Example: Generating cases with the Dakota pre-run functionality

For the optimization problem above, Dakota must select parameter values for each new case based on the result of the previous cases. For other methods, for example random sampling methods or traditional response surface designs, parameter values for all cases can be produced before starting any simulations. This is possible with the Dakota pre-run functionality.

Let us assume we want to create a complete study with 200 cases, based on the Dakota random sampling method, using the Dakota input file rosen_sampling.in:

# Dakota Input File: rosen_sampling.in
# Usage:
#   dakota -i rosen_sampling.in -o rosen_sampling.out > rosen_sampling.stdout

environment
  # graphics
  tabular_data
    tabular_data_file = 'rosen_sampling.dat'

method
  sampling
    sample_type random
    samples = 200
    seed = 17
    response_levels = 100.0

model
  single

variables
  uniform_uncertain = 2
    lower_bounds       -2.0  -2.0
    upper_bounds        2.0   2.0
    descriptors         'x1'  'x2'

interface
  analysis_driver = 'psm_dakota_driver'
    fork
    parameters_file = 'params.in'
    results_file = 'results.out'

responses
  response_functions = 1
  no_gradients
  no_hessians

This file is essentially the same as in the Dakota documentation.
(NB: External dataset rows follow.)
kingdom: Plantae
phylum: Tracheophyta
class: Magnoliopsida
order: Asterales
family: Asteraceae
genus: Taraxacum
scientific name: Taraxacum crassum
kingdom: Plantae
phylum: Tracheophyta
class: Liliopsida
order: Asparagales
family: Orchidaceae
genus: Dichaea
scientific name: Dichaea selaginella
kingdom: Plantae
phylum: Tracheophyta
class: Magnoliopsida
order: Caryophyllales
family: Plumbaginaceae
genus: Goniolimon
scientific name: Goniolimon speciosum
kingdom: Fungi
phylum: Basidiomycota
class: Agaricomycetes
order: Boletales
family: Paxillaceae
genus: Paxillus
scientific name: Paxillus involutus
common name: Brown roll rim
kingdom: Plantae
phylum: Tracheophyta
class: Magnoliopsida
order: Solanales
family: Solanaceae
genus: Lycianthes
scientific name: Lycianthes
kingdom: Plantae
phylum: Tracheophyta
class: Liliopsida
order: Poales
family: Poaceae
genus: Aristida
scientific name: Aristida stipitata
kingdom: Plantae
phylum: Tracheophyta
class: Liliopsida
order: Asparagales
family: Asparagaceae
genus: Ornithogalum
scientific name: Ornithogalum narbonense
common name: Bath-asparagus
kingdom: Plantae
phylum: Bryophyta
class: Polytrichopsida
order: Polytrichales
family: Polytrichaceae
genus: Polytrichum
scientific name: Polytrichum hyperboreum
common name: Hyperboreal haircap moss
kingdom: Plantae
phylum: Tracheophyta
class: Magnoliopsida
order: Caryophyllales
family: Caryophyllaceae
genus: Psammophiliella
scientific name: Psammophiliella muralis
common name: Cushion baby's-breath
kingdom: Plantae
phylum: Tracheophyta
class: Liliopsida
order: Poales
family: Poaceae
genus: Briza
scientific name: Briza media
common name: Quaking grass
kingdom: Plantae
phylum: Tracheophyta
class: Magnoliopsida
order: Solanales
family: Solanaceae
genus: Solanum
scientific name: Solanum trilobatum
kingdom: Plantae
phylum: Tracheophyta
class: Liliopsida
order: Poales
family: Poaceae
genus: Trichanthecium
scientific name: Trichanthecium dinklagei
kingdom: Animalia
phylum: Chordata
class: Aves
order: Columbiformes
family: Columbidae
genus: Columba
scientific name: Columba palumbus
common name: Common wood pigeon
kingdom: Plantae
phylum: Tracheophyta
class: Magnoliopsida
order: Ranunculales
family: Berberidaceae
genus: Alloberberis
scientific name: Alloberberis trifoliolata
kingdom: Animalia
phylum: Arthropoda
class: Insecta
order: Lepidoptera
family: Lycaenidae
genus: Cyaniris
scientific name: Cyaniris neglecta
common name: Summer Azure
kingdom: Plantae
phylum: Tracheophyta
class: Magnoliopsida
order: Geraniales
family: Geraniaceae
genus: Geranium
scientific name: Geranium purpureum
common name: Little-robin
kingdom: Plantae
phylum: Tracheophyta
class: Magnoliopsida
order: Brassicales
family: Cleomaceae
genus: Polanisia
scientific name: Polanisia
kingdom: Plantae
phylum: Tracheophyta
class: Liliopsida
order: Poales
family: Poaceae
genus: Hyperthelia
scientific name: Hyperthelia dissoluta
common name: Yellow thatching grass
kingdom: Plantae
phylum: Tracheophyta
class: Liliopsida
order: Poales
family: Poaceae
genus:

For consistency, we have modified the interface section to use the Parsim simulation driver, although the driver will never be executed in pre-run mode.

The Parsim study rb2 can now be created in Dakota pre-run mode,

psm dakota -t rosenbrock --name rb2 --pre_run rosen_sampling.in rb.py

With the command-line syntax currently implemented, we have to provide a name of a simulation executable, although it is not used.

Once the study and its cases are created, you interact with it as with any other Parsim study. For exemple, you would run the actual Rosenbrock “simulation” for all cases with the psm run command,

psm run rb2 rb.py

Since the rb.py script above also outputs the response in the json file results.json, we can use the psm collect command to collect all results into a table:

psm collect -i results.json rb2

The default, the results table was written in space-separated format to the file results.txt in the study direcory.

Example: Polynomial Chaos Expansion on the Rosenbrock problem

As an additional example, we apply the Polynomial Chaos Expansion method (PCE) on the Rosenbrock function. This example is taken from Section 5.4.1.1 in the Dakota User’s Manual; the interested reader should read about these methods there, to fully appreciate what is going on.

Again, we modify the interface section of the input file found in the Dakota documentation:

# Dakota Input File: rosen_uq_pce.in

environment
  #graphics

method
  polynomial_chaos
    quadrature_order   = 5
    dimension_preference = 5 3
    samples_on_emulator = 10000
    seed = 12347 rng rnum2
    response_levels = .1 1. 50. 100. 500. 1000.
    variance_based_decomp #interaction_order = 1

variables
  uniform_uncertain = 2
    lower_bounds      = -2.  -2.
    upper_bounds      =  2.   2.
    descriptors       = 'x1' 'x2'

interface
  analysis_driver = 'psm_dakota_driver'
    fork
    parameters_file = 'params.in'
    results_file = 'results.out'

responses
  response_functions = 1
  no_gradients
  no_hessians

We then run Dakota through Parsim, as before,

psm dakota --template rosenbrock --name pce rosen_uq_pce.in rb.py

The results output by Dakota are found in the file dakota.out in the study directory study_pce.